Lorsqu’on traite des termes qui relèvent de l’usage spécialisé, les principes de la
socioterminologie conduisent bien entendu les terminologues à prendre en considération les
usages qui prévalent dans les milieux concernés. Lorsque la terminologie traitée touche
également la langue générale, un critère prend une importance particulière, celui de la
hiérarchisation des usages telle que l’ensemble de la communauté se la représente. Dans de
tels cas, est-ce que la norme, le bon usage, n’est que le reflet de la langue courante? La
réponse est évidemment non. Il faut bien avouer que l’on doit dans certains cas proposer
des choix terminologiques moins représentés dans l’usage courant, mais qui cadrent avec
un modèle idéal, qui s’appuie notamment sur les critères d’acceptation précédents. La
pondération de ces critères ne va pas nécessairement de soi. Par exemple, les critères de
productivité morphologique et de résonance internationale doivent-ils toujours primer sur
celui de la fréquence d’emploi dans la langue courante? La difficulté d’implantation de
certains termes n’est pas toujours imputable aux lacunes de la stratégie de diffusion, mais
s’explique sans doute en partie dans une pondération inadéquate des différents critères de
sélection8. Cela
[p. 39] dit, les terminologues de l’Office tiennent de plus en plus compte de l’usage courant
dans leurs propositions terminologiques, et ce, pour faciliter l’implantation ou la
reconnaissance d’un bon usage conforme au sentiment linguistique des Québécois. Ainsi,
l’existence d’un terme technique ou scientifique n’empêche naturellement pas la
reconnaissance d’un terme de la langue générale pour désigner une même réalité (cf. thuya
et cèdre). Les terminologues s’intéressent aussi aux tendances évolutives de la création
lexicale du français, lesquelles peuvent rendre normales des formes traditionnellement
jugées comme non orthodoxes (ex. : approche client, clavardage, webmestre); ils s’ouvrent
à l’emprunt, ce qui inclut le calque, comme procédé d’enrichissement de la langue : applet
(< angl. applet), lien retour (< angl. back link), pont-routeur (< angl. bridge-router), tout en
respectant la sensibilité québécoise face à ce phénomène.
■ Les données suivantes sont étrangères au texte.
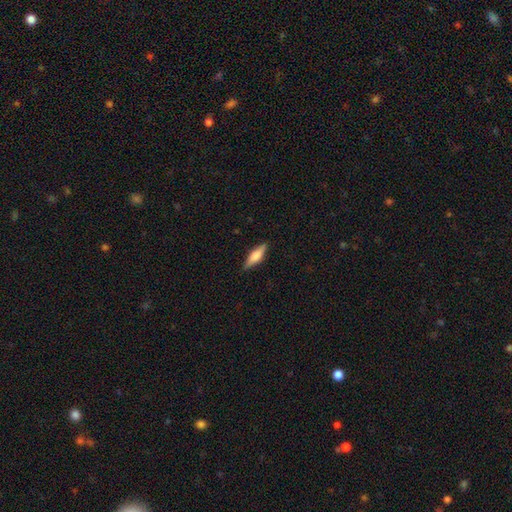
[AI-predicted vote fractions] smooth-or-featured: smooth: 53% | featured or disk: 41% | star or artifact: 6%
  how-rounded: cigar-shaped: 61% | in between: 37% | round: 2%
  merging: none: 88% | minor disturbance: 9% | major disturbance: 2% | merger: 1%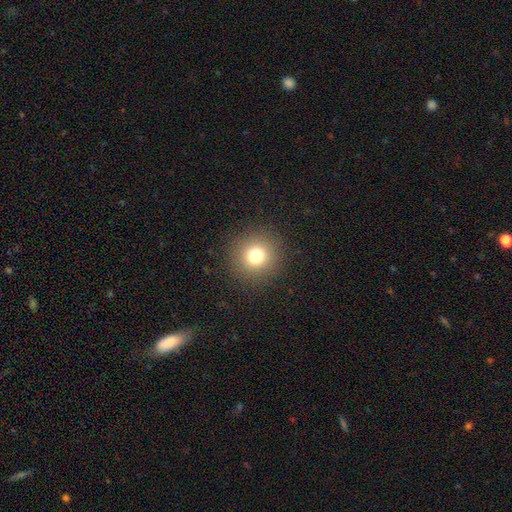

Les tensions entre l’usage et le modèle prescrit
L’écart occasionnel entre l’usage courant et le modèle prescrit, voire entre différents
modèles prescrits concurrents, est la source d’un malaise que d’aucuns qualifient
d’insécurité linguistique; ce problème, présent dans toute la francophonie, est
particulièrement aigu au Québec (pensons à fournaise que ne peut déloger chaudière).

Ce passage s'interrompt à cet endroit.